COGNITIVE INTELLIGENCE: AVERAGE
SUBJECT #003 displays a fair amount of intelligence that could make it equal to that of Homo sapiens ; they are capable of numerous mental tasks that include comprehending simple commands, basic mathematics, and abstract reasoning. While they do retain the ability to understand human speech, they lack proper communication skills as a result of their mangled vocal chords, producing only barks and growls; currently, instruction of sign language is up for debate.
EMOTIONAL INTELLIGENCE: HIGH
SUBJECT #003 demonstrates a high level of emotional understanding, with studies showing that they are capable of reading facial expressions; while they are normally cheerful, they have been known to react to specific emotions, most notably those perceived as ‘negative’ (e.g. anger & sorrow). Should they encounter any facility personnel expressing any form of negative emotion, they will attempt to curb such behavior; facility behaviorists are currently debating on whether or not the subject possesses a supernatural sense of empathy given how they respond to such emotions.
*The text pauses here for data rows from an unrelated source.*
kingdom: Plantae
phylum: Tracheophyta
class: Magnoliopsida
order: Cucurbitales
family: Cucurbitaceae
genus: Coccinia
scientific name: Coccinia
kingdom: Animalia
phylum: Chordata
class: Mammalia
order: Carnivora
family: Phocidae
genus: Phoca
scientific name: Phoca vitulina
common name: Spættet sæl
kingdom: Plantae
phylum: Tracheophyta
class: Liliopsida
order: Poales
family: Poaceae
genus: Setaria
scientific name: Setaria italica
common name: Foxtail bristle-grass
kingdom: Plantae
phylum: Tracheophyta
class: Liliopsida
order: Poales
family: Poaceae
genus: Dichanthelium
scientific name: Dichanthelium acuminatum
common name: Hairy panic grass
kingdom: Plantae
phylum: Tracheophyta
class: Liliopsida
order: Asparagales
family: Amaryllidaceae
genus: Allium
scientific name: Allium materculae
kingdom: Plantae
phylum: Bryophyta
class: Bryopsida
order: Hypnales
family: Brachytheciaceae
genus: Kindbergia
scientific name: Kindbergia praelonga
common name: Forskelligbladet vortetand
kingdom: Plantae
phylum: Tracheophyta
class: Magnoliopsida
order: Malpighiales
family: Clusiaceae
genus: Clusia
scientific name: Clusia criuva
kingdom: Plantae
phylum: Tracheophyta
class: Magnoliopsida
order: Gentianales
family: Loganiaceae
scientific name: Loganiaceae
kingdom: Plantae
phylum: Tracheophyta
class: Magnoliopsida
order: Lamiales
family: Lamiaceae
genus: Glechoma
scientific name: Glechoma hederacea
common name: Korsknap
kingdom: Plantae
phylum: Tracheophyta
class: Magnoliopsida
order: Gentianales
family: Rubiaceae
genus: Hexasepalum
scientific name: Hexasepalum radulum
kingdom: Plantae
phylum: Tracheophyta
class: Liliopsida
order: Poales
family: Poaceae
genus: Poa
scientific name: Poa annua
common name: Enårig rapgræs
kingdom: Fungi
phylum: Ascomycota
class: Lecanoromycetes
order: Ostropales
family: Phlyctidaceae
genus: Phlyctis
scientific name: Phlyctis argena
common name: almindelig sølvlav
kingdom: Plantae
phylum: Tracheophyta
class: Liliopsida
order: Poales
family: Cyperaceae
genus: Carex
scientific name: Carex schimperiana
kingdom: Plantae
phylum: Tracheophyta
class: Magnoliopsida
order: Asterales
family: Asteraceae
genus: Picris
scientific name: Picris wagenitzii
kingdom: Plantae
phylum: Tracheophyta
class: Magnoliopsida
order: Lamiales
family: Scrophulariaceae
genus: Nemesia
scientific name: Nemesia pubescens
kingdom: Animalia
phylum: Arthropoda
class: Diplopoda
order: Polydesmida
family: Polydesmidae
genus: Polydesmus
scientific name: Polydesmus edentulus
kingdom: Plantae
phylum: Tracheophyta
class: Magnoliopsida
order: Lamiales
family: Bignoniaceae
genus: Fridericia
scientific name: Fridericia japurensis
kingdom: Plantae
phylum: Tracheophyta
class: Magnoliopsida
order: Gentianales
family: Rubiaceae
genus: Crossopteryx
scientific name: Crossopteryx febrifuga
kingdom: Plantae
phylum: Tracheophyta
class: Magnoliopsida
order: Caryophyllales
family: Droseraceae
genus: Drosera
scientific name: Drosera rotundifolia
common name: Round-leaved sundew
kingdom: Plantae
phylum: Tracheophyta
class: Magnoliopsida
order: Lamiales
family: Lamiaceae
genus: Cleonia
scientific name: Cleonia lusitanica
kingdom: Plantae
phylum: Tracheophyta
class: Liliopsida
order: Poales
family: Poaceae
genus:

AFTERWORD: Following the accidental introduction of SUBJECT #003 and SUBJECT #002, the two have formed an unlikely friendship, thus marking SUBJECT #003 as the only other being that is allowed to be near SUBJECT #002; following this event, Dr. Morozov has taken it upon herself to monitor the two when either one is in the presence of the other for the purpose of studying their behavior and interactions.